According to Town staff, our share from that program totalled $11,700 for each of the past three years. But that’s likely to drop in future.
Buried deep in the recent provincial budget was this item:
“The Province provides a special annual payment to municipalities hosting hydro-electric generating stations (power dams). Through this program, the Province has been providing municipalities with funding that reflects the amount of property tax revenue that each municipality received from these stations prior to 2001, when the stations became exempt from property taxation.
“In 2013, the Province advised municipalities that this program would be reviewed as part of a broader examination to ensure government programs meet their policy objectives, while taking into account the government’s ongoing effort to make responsible spending choices…
“As a result of the Province’s review, and in the context of the government’s commitment to continue to manage spending, the program will be phasing down to $14.3 million by 2017.”
This means a $4.4 million cut to those payments province-wide, and apparently a corresponding drop in our share. Not that $11,700 is a major contribution to the Town’s operating and capital budget of $14.8 million — but any cut will be one less argument in favour of Enerdu’s alleged benefits to the community.

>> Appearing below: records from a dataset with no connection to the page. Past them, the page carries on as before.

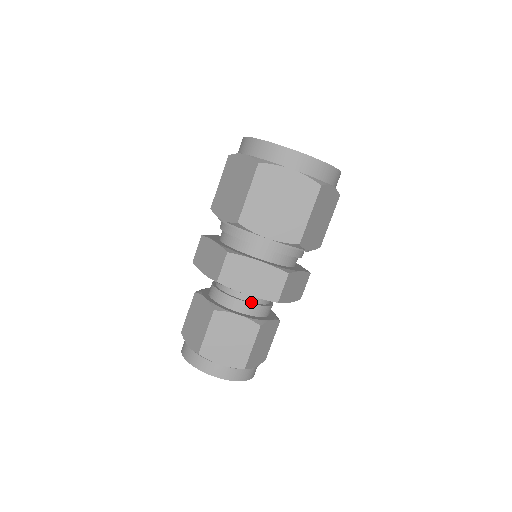
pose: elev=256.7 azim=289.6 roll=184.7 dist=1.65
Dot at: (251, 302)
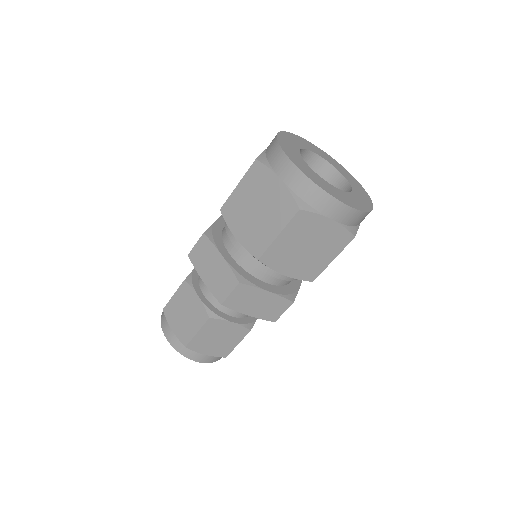
Dot at: occluded
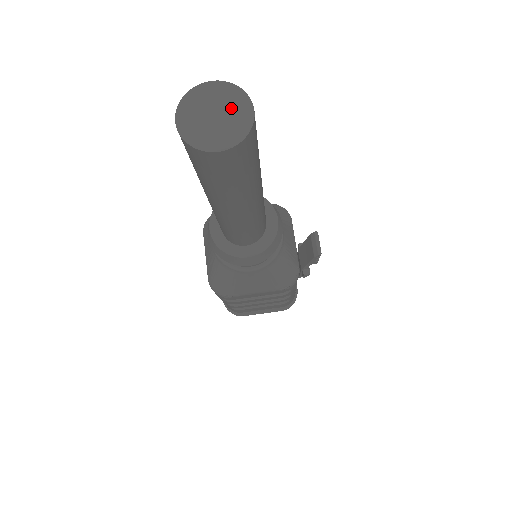
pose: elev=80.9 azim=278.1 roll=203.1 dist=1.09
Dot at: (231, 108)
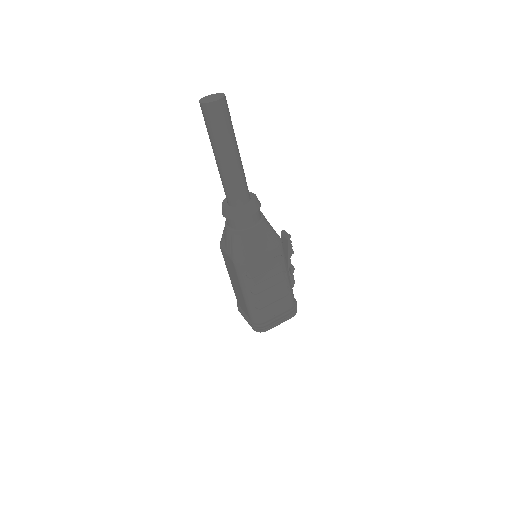
Dot at: (216, 96)
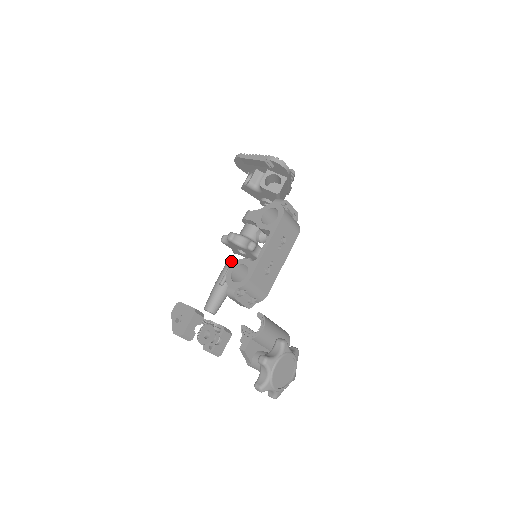
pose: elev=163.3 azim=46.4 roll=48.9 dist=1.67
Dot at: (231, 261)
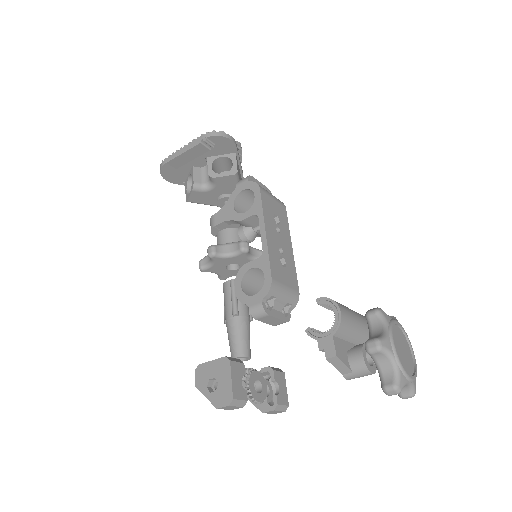
Dot at: (229, 282)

Some Ontario communities will be much harder hit by this claw-back of funding. The town of Wawa, with seven hydro plants running inside its boundaries, will lose almost a million dollars over the next four years, a devastating blow to a town already hard-hit by severe floods in 2012 and the loss of two major employers in prior years.
Wawa’s council has asked municipalities across Ontario to join it in passing motions calling on the government to reverse its decision to decrease funding to the Power Dam Special Payment Program. Our Council will be asked to approve such a motion at its meeting on September 2.